From my wonderful Marquette colleague, professor in social and cultural sciences, Alexandra Crampton, who argues that the very metaphors we use make us less likely to succeed in staying healthy: 

As the Covid-19 virus circulates, so have war metaphors. UN and national leaders are using a familiar rallying cry to justify their moral authority, calls for infusions of cash, and warnings of dire consequences if demands are not met.

However, to declare war on a microbe is to miss the larger message that this lethal carrier brings; we have not been getting along well within the natural world, and we are now drawn by necessity to better imagine global citizenship. Meanwhile, this pandemic also reminds us of how technologies have enabled our big blue planet to become more of a shallow pond. Drawing from anthropologist Marshall Sahlins, the challenge is even bigger than global citizenship; it is one of true kinship with everyone – and everything— within this shallow pond.

Calls to war work better in competition over larger space and for time-limited causes. They may enable short run sacrifice that turn to exhaustion in the face of systemic challenges. When the initial call becomes a chronic sacrifice, burnout and cynicism soon follow, especially when the war call contains promises of total victory by “us” against “them.” Unfortunately, viruses and microbes we will always have with us, as they quickly adapt to our interventions. We know this through unintended consequences of anti-biotics and anti-malarial drugs.

As an academic who studies modern social interventions to “do good,” I am alarmed by the ways that war language can mislead and harm when applied to social problems. The war against cancer encouraged development of highly toxic interventions and narrowed focus to finding “magic bullet” cures that proved elusive. Meanwhile, oncologists are not focused on foreign invaders because most cancers develop within individual and social bodies through a complex interplay of genetics and epigenetics. In consideration of another declared war, Steve Gillon describes how the U.S. war on poverty led to infusions of cash without sufficient time for collaboration with “targeted” communities and local leadership. Lessons from these wars sometimes teach us far more about deficits within “us” rather than an outside “them.” In general, successful interventions require time, patience, collaboration, and humility. Over time, intervention failures cost public support, resist challenge to underlying structural problems, and potentially send the dangerous message that it is intervention that is too costly. The latter narrative can be used to justify dissolution of public responsibility.

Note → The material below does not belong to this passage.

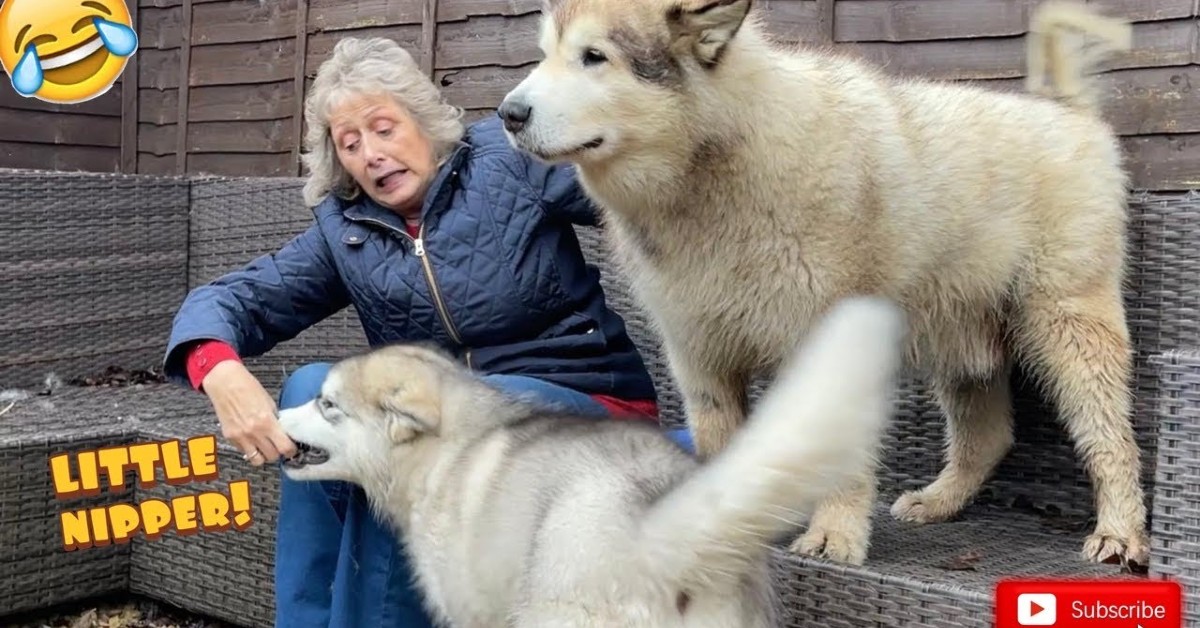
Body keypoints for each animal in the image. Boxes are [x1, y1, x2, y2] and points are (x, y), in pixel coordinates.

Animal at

And here we are now. What we need is a learning stance, not a war room. The heroes in this pandemic are both those directly “weathering the storm” of this crisis and those racing to implement better information gathering and dissemination systems. We need this built into a global public health system that includes everyone because viruses easily cross boundaries, and are most dangerous to the most vulnerable. In the past, the call to public responsibility was cast in moral terms. Today, a virus reminds us that we can be self-interested in wanting to help the “least” among us: If all individual immune systems are strong, then then we effectively have a strong global immune system in which viruses will pass through without as much notice, without taking this larger “us” down.

If each country – and the world – fully recognized this global public health challenge, the virus would not be so devastating in physical, emotional, and financial cost. And, global health does not begin with responding to disease. It begins with physical and social environments from which healthy immune systems develop. Public health, then, requires attention not only to human bodies but also to the larger political-economies upon which these bodies depend. Our problem in the 21st century is not how to win the war of all wars (history keeps repeating that the last war provides an opening to the next) but rather how to co-exist within an unprecedented global reality of interconnection and interdependence – among people, economies, and microbes.

For now, current crisis intervention reveals systemic weaknesses. While the intervention is for most is to attempt total withdrawal in private shelters, professional others are sent to the “frontlines.” Leaders praise health care workers as “soldiers” sent to battle and yet they have little to no protection; imagine soldiers without helmets as bullets rain down, running into battle without basic masks and gloves. Casualties cannot be blamed solely on a new virus when public services have been left underfunded for years.

In the aftermath of this pandemic, how will we recover from learning yet again lessons of humanity’s inhumanities (that is, “man’s inhumanity to man”)? We can learn from this moment, and the public is eager for assurance. Global security in past wars included such policies as “Mutually Assured Destruction.” Can’t we do better than to pit ourselves against each other in search for mutual survival? Are there not lessons from this global moment that teach us of mutual dependency? And, in the heartwarming stories of people reaching out to each other in crisis, for care, cure, and comfort, is there not a lesson of mutually (re)assuring dependencies? From combat to compassion, can there not be a new rallying cry for this 21st century, global age? Not as “us” against “them” but as in “we are in this together” because there is no next planet, or time, to waste.

This pandemic is a crisis and a further warning, not a call to war. As with climate change, the challenge is how we will mutually exist… several billion people on our little patch of shared existence, viruses and all.